__Given records__
----------------------------------------
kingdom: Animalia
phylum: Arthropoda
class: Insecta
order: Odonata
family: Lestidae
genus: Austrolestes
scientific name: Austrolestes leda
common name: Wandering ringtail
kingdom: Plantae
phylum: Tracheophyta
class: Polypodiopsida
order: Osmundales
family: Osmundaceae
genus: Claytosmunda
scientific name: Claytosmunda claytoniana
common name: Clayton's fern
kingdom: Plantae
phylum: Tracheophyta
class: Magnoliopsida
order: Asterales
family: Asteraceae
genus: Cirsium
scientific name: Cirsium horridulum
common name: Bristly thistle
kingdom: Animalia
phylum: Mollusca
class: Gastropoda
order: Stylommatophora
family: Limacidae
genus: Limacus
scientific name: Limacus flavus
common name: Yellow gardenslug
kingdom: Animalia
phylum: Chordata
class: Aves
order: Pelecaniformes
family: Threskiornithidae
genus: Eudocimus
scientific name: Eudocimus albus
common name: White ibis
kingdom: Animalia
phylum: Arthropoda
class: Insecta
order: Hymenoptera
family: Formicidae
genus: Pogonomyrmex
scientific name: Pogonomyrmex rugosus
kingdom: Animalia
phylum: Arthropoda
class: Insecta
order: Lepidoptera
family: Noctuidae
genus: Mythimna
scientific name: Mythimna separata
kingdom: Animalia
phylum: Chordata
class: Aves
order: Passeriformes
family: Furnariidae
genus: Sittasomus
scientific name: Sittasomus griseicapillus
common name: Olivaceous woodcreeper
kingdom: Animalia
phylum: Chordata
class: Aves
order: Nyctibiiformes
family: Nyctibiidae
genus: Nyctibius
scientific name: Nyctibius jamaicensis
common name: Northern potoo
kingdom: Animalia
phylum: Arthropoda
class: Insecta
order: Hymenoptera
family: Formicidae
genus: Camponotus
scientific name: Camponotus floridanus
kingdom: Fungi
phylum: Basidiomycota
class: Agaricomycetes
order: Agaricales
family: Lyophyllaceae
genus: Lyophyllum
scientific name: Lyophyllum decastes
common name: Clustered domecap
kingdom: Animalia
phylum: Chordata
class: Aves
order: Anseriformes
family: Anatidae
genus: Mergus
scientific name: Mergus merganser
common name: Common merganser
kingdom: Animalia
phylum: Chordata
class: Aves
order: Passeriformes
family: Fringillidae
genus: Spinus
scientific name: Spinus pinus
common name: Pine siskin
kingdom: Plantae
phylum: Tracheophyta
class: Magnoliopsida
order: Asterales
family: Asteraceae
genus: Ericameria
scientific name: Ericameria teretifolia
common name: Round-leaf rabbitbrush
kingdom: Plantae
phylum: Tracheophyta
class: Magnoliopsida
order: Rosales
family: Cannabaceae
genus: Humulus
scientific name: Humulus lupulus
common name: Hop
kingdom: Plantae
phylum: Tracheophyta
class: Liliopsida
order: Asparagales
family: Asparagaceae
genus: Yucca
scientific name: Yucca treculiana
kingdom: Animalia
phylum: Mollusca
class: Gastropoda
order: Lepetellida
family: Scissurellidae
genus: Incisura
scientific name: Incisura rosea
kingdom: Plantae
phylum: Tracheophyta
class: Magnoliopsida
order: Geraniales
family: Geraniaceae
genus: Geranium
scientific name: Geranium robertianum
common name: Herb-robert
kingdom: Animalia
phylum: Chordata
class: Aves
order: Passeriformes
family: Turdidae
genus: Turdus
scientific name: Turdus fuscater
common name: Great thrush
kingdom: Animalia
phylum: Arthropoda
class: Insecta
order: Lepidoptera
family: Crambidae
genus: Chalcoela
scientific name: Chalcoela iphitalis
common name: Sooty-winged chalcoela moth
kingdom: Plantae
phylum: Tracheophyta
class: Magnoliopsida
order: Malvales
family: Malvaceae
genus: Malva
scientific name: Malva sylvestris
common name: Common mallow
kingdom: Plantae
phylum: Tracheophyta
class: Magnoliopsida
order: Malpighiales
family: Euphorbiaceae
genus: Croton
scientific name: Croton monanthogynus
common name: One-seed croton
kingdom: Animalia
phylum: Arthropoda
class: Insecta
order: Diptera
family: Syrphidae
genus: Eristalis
----------------------------------------
__Task objective__
Reproduce every line of the items above, without altering any name, spelling, or punctuation.

__In response__
kingdom: Animalia
phylum: Arthropoda
class: Insecta
order: Odonata
family: Lestidae
genus: Austrolestes
scientific name: Austrolestes leda
common name: Wandering ringtail
kingdom: Plantae
phylum: Tracheophyta
class: Polypodiopsida
order: Osmundales
family: Osmundaceae
genus: Claytosmunda
scientific name: Claytosmunda claytoniana
common name: Clayton's fern
kingdom: Plantae
phylum: Tracheophyta
class: Magnoliopsida
order: Asterales
family: Asteraceae
genus: Cirsium
scientific name: Cirsium horridulum
common name: Bristly thistle
kingdom: Animalia
phylum: Mollusca
class: Gastropoda
order: Stylommatophora
family: Limacidae
genus: Limacus
scientific name: Limacus flavus
common name: Yellow gardenslug
kingdom: Animalia
phylum: Chordata
class: Aves
order: Pelecaniformes
family: Threskiornithidae
genus: Eudocimus
scientific name: Eudocimus albus
common name: White ibis
kingdom: Animalia
phylum: Arthropoda
class: Insecta
order: Hymenoptera
family: Formicidae
genus: Pogonomyrmex
scientific name: Pogonomyrmex rugosus
kingdom: Animalia
phylum: Arthropoda
class: Insecta
order: Lepidoptera
family: Noctuidae
genus: Mythimna
scientific name: Mythimna separata
kingdom: Animalia
phylum: Chordata
class: Aves
order: Passeriformes
family: Furnariidae
genus: Sittasomus
scientific name: Sittasomus griseicapillus
common name: Olivaceous woodcreeper
kingdom: Animalia
phylum: Chordata
class: Aves
order: Nyctibiiformes
family: Nyctibiidae
genus: Nyctibius
scientific name: Nyctibius jamaicensis
common name: Northern potoo
kingdom: Animalia
phylum: Arthropoda
class: Insecta
order: Hymenoptera
family: Formicidae
genus: Camponotus
scientific name: Camponotus floridanus
kingdom: Fungi
phylum: Basidiomycota
class: Agaricomycetes
order: Agaricales
family: Lyophyllaceae
genus: Lyophyllum
scientific name: Lyophyllum decastes
common name: Clustered domecap
kingdom: Animalia
phylum: Chordata
class: Aves
order: Anseriformes
family: Anatidae
genus: Mergus
scientific name: Mergus merganser
common name: Common merganser
kingdom: Animalia
phylum: Chordata
class: Aves
order: Passeriformes
family: Fringillidae
genus: Spinus
scientific name: Spinus pinus
common name: Pine siskin
kingdom: Plantae
phylum: Tracheophyta
class: Magnoliopsida
order: Asterales
family: Asteraceae
genus: Ericameria
scientific name: Ericameria teretifolia
common name: Round-leaf rabbitbrush
kingdom: Plantae
phylum: Tracheophyta
class: Magnoliopsida
order: Rosales
family: Cannabaceae
genus: Humulus
scientific name: Humulus lupulus
common name: Hop
kingdom: Plantae
phylum: Tracheophyta
class: Liliopsida
order: Asparagales
family: Asparagaceae
genus: Yucca
scientific name: Yucca treculiana
kingdom: Animalia
phylum: Mollusca
class: Gastropoda
order: Lepetellida
family: Scissurellidae
genus: Incisura
scientific name: Incisura rosea
kingdom: Plantae
phylum: Tracheophyta
class: Magnoliopsida
order: Geraniales
family: Geraniaceae
genus: Geranium
scientific name: Geranium robertianum
common name: Herb-robert
kingdom: Animalia
phylum: Chordata
class: Aves
order: Passeriformes
family: Turdidae
genus: Turdus
scientific name: Turdus fuscater
common name: Great thrush
kingdom: Animalia
phylum: Arthropoda
class: Insecta
order: Lepidoptera
family: Crambidae
genus: Chalcoela
scientific name: Chalcoela iphitalis
common name: Sooty-winged chalcoela moth
kingdom: Plantae
phylum: Tracheophyta
class: Magnoliopsida
order: Malvales
family: Malvaceae
genus: Malva
scientific name: Malva sylvestris
common name: Common mallow
kingdom: Plantae
phylum: Tracheophyta
class: Magnoliopsida
order: Malpighiales
family: Euphorbiaceae
genus: Croton
scientific name: Croton monanthogynus
common name: One-seed croton
kingdom: Animalia
phylum: Arthropoda
class: Insecta
order: Diptera
family: Syrphidae
genus: Eristalis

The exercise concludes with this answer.